Because friends don't let Stacey sing.
I weep for the Church.
All I could think about watching this was Will Ferrell and Ana Gastayer(sp?) doing their little keyboard singing routine on SNL.
There are no words.
Wow. That was really... white. Too bad they're going to have to excommunicate their choreographer/male lead when they finally figure out that he's totally gay. Dang!
oh wow. I am in shock. That is the funniest thing I have ever seen. If that EVER happened in my church, I would burst into inappropriate laughter! How horrible! And the dude's hair, um, really? He looks like a vamp from True Blood. And can you see MMRsH doing this? That's who I thought about, because she is hip & with it, but seriously?! Funny stuff dude, appreciate the laugh. The song would have been great without all the girating going on.. HAHA!
If you added some bubbles, that would have reminded me of some Lawrence Welk shows I used to watch with my grandparents.

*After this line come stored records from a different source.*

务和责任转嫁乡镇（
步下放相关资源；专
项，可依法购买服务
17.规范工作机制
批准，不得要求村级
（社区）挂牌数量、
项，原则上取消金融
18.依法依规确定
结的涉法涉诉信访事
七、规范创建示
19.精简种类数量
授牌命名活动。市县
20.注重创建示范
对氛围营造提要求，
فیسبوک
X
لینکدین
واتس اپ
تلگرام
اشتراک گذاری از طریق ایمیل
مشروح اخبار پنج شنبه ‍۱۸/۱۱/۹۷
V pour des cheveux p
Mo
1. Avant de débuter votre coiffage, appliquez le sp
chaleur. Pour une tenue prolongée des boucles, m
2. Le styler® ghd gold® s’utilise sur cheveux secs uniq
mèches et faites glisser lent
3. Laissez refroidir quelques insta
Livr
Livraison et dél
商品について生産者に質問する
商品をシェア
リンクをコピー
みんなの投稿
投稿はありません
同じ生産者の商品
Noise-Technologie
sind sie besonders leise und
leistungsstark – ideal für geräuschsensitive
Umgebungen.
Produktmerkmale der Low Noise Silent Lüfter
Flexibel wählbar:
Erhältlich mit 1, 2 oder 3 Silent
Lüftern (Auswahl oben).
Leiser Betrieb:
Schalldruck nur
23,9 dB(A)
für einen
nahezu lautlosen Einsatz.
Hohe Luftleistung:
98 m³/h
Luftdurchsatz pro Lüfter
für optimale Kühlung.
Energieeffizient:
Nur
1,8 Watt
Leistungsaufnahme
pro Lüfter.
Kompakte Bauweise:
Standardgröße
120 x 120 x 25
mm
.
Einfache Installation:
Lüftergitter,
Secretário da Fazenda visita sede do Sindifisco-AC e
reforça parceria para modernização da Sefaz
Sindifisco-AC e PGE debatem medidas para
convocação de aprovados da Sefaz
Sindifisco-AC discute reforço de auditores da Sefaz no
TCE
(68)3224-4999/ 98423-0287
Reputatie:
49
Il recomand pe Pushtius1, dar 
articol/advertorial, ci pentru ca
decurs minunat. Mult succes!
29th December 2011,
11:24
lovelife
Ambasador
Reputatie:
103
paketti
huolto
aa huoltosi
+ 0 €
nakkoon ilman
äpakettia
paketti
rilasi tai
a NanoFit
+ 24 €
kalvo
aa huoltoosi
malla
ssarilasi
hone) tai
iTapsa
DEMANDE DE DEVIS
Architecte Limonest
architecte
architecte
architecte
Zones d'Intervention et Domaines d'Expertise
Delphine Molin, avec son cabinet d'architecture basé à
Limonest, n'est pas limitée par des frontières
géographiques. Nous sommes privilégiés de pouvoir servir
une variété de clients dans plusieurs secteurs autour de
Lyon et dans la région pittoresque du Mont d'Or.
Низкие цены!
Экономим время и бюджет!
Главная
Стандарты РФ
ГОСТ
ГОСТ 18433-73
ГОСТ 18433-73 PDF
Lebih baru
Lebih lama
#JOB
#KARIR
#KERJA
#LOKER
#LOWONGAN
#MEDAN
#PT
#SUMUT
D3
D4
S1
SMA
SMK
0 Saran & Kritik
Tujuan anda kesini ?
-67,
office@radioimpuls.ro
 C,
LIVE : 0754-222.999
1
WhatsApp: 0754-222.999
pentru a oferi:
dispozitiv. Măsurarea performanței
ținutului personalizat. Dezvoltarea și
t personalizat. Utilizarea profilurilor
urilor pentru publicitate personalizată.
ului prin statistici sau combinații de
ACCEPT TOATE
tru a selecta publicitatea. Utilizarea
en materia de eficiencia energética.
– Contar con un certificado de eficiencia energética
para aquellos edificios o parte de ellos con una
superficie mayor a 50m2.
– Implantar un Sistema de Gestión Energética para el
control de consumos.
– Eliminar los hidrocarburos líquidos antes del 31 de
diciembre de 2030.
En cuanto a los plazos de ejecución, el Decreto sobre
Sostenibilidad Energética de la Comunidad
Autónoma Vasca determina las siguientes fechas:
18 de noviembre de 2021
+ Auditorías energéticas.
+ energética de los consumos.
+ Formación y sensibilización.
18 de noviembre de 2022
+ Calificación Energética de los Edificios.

The man needs a cool haircut and needs to stop letting his mom wet and comb back his hair.And they need to stop doing that. All of that.Christ has slapped his own forehead in frustration at the wasted hours of rehearsal..... GO FEED MY SHEEP!!!
You know, I am all for praise music if that is your thing and liturgical dance if that is your thing, but for goodness sake, oy vey.Bad mother of the bride dresses.Bad haircuts on all of them.Bad choreography.Cheesy song.Mayberry, you are totally right - this looks like a SNL skit. Go feed some homeless people instead of wasting your time on this crap! ARG!!!
And also, heh.
Yeah, you Christians are soooooooooooooo cool. I'm jealous. Really. I wish my rabbi would randomly start dancing and singing likes he's on Donnie and Marie. That would be awesome!
Oh.My.Now I wonder if we can get the boys to do that the next time they play at church...That is so wrong on SO many levels...~8O
Thanks, Jen...I think!What a hoot!
Holy Crap--No really ;o)This is the funniest thing I have seen in a long time (and I am sooo glad that I stayed through to see the dude break it down in the end).Two gallons of gas: $4.00A fabulous new dress: $100.00Seeing a greased up man shimmy on stage with two hip slinging missies, singing about God?: Priceless.
It's the Christian version of Lawrence Welk. I can't believe I watched the whole thing.
oh man!!! i think you did make "someone" mad...the video is no longer available!!!